1. Pay primary care docs more. Unfortunately the current CPT codes (billing codes used by doctors) were derived by subspecialists so primary care codes tend to pay less. I think revamping the coding system to place value on the work of the primary care MD. This is the only way to kill the primary care shortage. With out this you will either a) see more doctors not enter primary care or b) go into concierge practice to circumvent the constraints of insurance companies. One answer is to just pay primary care per time with the patient at a rate that's enough to cover expenses and make a decent salary (i.e. enough so people do not bail on primary care for higher paying specialities). Also, to include in the cost the time away from the patient making phone calls and doing paper work. Finally, we need to have codes that allow for "phone visits" and "evisits". Many folks using a concierge type model (free from what traditional insurance will pay) will make an e-visit with a patient over a webcam when appropriate.
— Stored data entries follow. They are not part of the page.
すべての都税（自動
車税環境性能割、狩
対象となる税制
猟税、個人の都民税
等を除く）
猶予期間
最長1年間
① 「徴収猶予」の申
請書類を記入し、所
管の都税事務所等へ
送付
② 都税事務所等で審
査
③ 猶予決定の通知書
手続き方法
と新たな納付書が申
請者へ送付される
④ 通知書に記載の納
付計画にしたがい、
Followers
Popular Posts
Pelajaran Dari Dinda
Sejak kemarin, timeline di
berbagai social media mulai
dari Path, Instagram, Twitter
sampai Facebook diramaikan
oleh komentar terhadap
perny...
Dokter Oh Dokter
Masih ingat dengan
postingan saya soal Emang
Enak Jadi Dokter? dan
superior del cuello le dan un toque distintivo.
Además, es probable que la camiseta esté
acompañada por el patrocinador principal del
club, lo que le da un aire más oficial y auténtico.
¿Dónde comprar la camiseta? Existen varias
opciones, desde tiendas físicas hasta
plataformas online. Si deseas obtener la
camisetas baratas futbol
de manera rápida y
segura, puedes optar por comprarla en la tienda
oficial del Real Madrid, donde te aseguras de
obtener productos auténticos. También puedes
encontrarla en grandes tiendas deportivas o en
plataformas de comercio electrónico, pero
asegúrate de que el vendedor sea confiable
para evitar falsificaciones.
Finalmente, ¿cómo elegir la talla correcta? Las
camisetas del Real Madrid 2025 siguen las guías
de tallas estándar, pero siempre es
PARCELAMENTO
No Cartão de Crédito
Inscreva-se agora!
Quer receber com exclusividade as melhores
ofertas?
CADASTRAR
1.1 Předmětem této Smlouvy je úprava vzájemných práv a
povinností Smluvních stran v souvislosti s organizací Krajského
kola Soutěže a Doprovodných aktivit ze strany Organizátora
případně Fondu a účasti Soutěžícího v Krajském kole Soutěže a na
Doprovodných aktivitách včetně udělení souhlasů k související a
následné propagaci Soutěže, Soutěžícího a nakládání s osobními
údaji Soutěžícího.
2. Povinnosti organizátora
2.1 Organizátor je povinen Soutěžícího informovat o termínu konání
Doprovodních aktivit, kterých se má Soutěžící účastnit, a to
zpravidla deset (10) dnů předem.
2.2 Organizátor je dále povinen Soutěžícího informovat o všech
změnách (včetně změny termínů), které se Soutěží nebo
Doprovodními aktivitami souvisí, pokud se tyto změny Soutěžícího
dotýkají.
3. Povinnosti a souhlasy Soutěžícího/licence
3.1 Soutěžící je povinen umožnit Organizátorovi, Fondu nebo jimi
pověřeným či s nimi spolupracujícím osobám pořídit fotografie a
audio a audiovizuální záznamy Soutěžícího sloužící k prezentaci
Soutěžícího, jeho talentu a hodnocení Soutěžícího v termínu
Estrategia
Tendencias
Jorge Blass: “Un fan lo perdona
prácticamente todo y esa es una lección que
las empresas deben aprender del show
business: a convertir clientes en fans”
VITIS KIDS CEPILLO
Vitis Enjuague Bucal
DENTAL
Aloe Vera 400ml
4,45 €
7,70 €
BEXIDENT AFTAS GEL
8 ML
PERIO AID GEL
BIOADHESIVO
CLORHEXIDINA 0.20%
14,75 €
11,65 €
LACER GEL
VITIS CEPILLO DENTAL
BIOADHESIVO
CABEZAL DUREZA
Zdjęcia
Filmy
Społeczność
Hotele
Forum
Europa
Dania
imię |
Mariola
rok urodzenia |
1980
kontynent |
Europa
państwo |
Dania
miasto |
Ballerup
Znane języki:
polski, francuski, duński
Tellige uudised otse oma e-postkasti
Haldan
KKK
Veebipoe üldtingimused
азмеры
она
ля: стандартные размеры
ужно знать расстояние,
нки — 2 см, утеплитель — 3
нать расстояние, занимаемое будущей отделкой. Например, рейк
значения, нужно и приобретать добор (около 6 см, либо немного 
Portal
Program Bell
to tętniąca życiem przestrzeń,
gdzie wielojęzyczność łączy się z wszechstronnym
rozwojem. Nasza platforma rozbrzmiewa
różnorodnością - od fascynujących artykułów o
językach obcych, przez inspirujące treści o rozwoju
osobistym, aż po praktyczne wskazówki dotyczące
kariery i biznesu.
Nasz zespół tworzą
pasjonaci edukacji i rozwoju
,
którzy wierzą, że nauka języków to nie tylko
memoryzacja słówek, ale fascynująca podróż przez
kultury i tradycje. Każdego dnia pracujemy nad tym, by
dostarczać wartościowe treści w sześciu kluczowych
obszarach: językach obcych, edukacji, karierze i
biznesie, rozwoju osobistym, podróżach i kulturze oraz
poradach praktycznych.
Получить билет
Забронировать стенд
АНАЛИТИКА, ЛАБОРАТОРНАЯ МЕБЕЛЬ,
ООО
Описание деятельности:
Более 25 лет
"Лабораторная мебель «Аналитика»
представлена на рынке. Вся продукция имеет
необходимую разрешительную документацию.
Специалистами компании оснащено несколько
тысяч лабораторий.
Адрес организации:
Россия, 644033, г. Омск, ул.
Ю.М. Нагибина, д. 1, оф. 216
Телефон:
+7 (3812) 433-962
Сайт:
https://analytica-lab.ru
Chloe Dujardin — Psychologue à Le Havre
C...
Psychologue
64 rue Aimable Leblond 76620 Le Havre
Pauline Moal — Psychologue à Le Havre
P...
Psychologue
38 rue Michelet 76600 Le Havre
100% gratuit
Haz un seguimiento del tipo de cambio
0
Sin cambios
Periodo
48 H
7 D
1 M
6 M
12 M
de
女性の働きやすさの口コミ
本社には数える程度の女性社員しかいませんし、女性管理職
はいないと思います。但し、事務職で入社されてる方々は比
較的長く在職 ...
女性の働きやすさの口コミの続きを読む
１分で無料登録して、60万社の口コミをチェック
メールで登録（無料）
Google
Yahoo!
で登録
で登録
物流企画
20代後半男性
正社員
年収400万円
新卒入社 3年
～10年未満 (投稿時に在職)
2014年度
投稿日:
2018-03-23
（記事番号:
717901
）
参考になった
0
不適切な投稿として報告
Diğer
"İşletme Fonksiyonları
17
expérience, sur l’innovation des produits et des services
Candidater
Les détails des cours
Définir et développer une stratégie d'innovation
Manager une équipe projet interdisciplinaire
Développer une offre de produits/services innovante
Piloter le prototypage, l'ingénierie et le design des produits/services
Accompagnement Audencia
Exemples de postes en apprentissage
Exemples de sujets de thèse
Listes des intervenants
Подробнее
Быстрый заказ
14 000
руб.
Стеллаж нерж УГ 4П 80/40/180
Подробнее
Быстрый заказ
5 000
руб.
2. Revamp the lending system. Medical school loans are some of the safest bets for the banks. They always get paid back. The interest rates should really be next to nothing (i.e. 2-3%) not the 6% that some of them are at now. Also, going into primary care should be accompanied by complete loan payback from the outset. While there are some NHSC (national health service corps) programs out there with loan repayment they are not always competitive. i.e. a doctor can make more money by not taking the NHSC job and just repaying the loans over time.